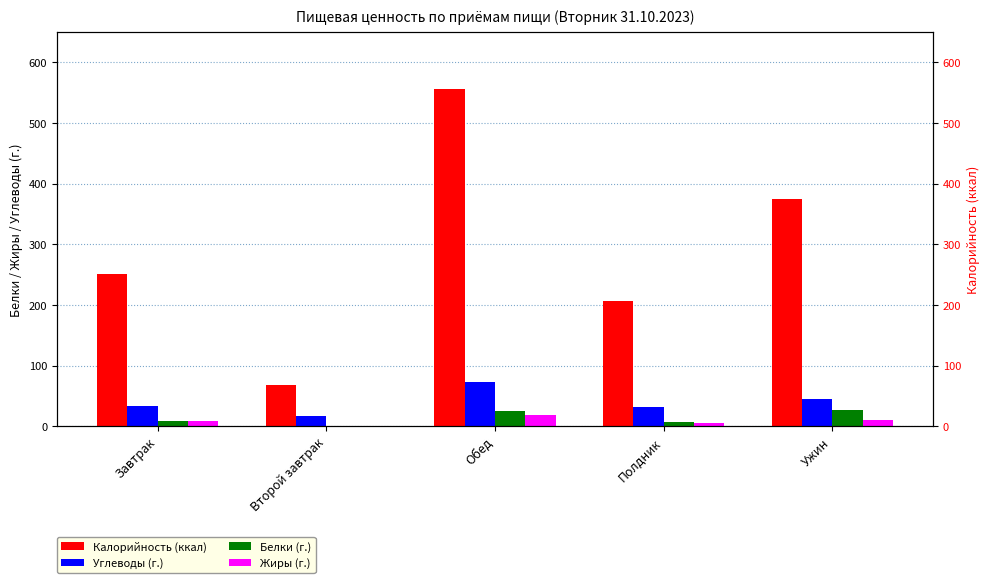

Where does the Углеводы (г.) series first go above 33?

Завтрак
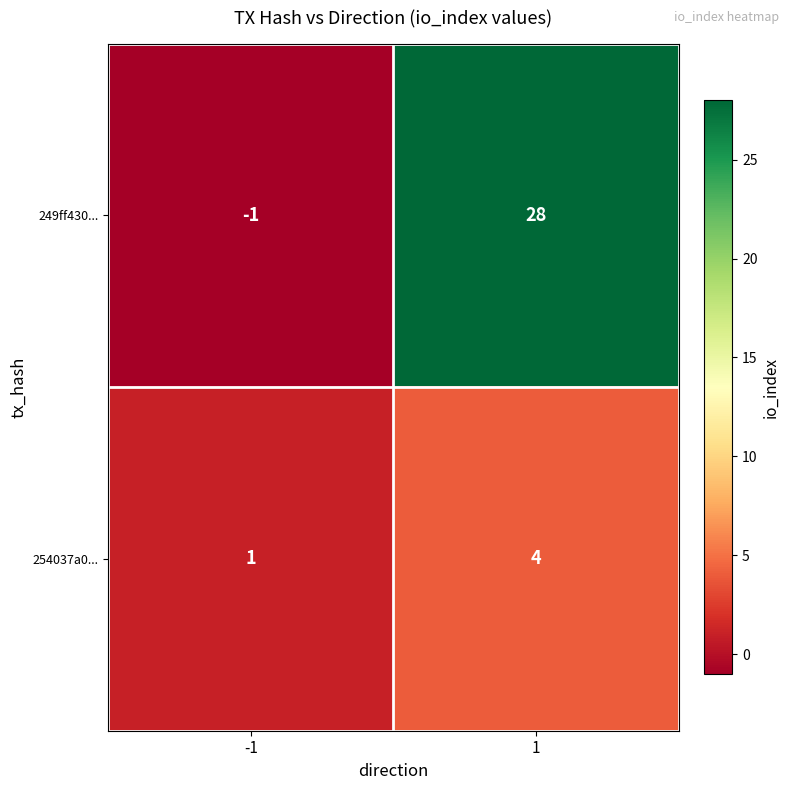

What is the total value across all series at 1?

32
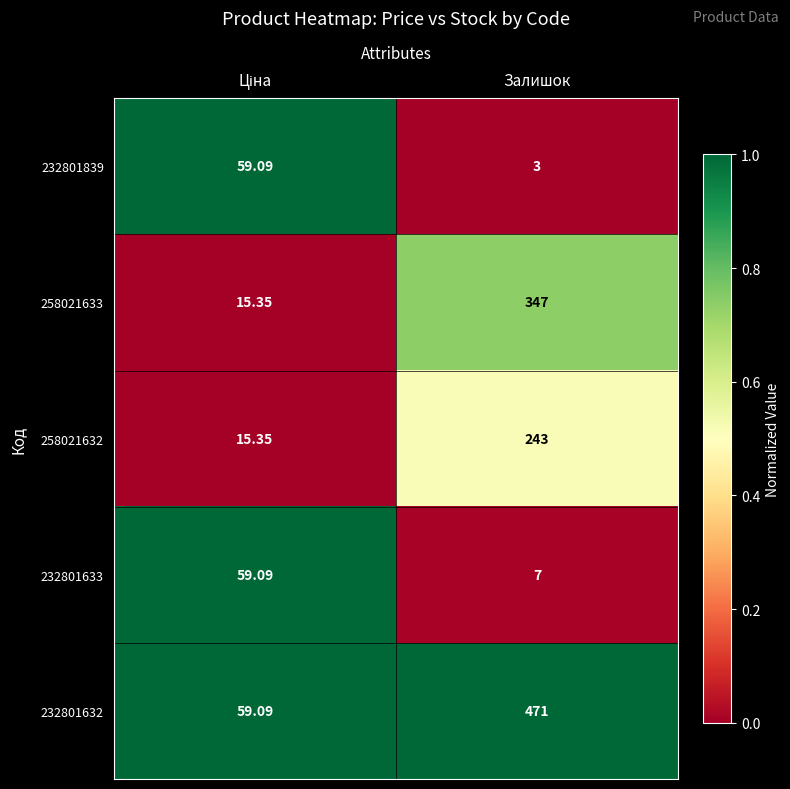

How many values in the 232801633 series exceed 59?

1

-.-.-

■ AIM OF THE TASK
Repeat all of the entries above word for word, leaving out the pictures.

■ SOLUTION FOR THIS EXERCISE
Where does the Углеводы (г.) series first go above 33?

Завтрак

What is the total value across all series at 1?

32

How many values in the 232801633 series exceed 59?

1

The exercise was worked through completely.